START LISTED RECORDS
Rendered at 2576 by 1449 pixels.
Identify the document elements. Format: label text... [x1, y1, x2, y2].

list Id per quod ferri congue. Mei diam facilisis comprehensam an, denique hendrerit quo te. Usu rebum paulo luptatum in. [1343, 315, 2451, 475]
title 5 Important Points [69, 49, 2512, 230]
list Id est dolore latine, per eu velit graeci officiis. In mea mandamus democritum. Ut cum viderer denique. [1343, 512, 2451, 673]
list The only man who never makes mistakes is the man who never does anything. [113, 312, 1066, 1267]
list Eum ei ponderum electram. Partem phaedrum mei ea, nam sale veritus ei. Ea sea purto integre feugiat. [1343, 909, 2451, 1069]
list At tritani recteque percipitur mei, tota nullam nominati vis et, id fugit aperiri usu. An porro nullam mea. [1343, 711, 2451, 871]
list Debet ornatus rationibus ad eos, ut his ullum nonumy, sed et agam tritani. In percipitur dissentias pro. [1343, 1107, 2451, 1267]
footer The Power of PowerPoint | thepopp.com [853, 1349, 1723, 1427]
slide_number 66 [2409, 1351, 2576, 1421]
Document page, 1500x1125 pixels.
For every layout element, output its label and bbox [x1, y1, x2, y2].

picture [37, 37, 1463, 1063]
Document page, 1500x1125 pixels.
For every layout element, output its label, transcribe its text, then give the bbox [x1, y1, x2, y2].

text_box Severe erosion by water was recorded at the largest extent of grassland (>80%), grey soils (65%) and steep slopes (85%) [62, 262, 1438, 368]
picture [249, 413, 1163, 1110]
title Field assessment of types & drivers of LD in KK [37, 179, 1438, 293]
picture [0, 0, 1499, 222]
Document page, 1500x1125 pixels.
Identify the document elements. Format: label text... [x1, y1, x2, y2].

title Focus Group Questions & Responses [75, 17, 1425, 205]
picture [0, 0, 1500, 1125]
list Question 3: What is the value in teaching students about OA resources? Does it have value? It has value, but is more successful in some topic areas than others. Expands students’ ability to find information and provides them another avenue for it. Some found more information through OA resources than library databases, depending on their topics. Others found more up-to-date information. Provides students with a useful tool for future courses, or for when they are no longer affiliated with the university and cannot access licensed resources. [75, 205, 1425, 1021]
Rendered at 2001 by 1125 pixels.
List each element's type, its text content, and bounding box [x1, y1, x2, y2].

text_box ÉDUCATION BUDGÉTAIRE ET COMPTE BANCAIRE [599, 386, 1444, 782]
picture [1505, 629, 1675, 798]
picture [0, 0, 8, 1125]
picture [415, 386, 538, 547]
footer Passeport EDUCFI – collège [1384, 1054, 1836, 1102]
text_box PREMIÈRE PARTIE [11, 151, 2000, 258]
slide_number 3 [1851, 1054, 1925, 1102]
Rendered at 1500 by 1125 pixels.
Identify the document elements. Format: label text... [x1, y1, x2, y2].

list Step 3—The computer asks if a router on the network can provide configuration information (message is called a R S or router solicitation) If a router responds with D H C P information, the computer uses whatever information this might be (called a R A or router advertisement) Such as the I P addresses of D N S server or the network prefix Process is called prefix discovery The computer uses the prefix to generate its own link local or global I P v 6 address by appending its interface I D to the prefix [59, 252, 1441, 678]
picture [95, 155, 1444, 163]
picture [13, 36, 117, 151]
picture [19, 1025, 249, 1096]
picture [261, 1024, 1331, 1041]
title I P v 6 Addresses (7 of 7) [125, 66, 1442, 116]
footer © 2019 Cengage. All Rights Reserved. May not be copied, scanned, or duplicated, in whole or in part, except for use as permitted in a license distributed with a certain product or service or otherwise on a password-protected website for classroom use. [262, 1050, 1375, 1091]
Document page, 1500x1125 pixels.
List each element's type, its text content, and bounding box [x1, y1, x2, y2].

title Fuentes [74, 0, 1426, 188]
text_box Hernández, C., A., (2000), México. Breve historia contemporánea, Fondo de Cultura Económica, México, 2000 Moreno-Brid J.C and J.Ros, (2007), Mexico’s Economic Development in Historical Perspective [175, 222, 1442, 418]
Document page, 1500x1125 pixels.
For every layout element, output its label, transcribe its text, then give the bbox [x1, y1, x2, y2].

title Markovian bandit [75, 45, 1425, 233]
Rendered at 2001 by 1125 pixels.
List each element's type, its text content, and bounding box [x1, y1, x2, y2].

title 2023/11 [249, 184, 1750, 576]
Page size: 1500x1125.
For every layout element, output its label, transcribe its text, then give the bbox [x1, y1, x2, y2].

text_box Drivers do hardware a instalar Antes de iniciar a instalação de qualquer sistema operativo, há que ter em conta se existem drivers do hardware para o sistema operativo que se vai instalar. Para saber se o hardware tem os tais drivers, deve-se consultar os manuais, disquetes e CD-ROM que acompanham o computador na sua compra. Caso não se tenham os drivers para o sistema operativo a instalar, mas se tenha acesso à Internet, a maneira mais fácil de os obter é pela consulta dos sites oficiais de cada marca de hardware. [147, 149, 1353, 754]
END LISTED RECORDS
• _WHAT TO WORK ON_: Check every line of the material for the string "Rendered" and give the number of lines that have it, without anything else.

• _SOLUTION FOR THIS EXERCISE_: 4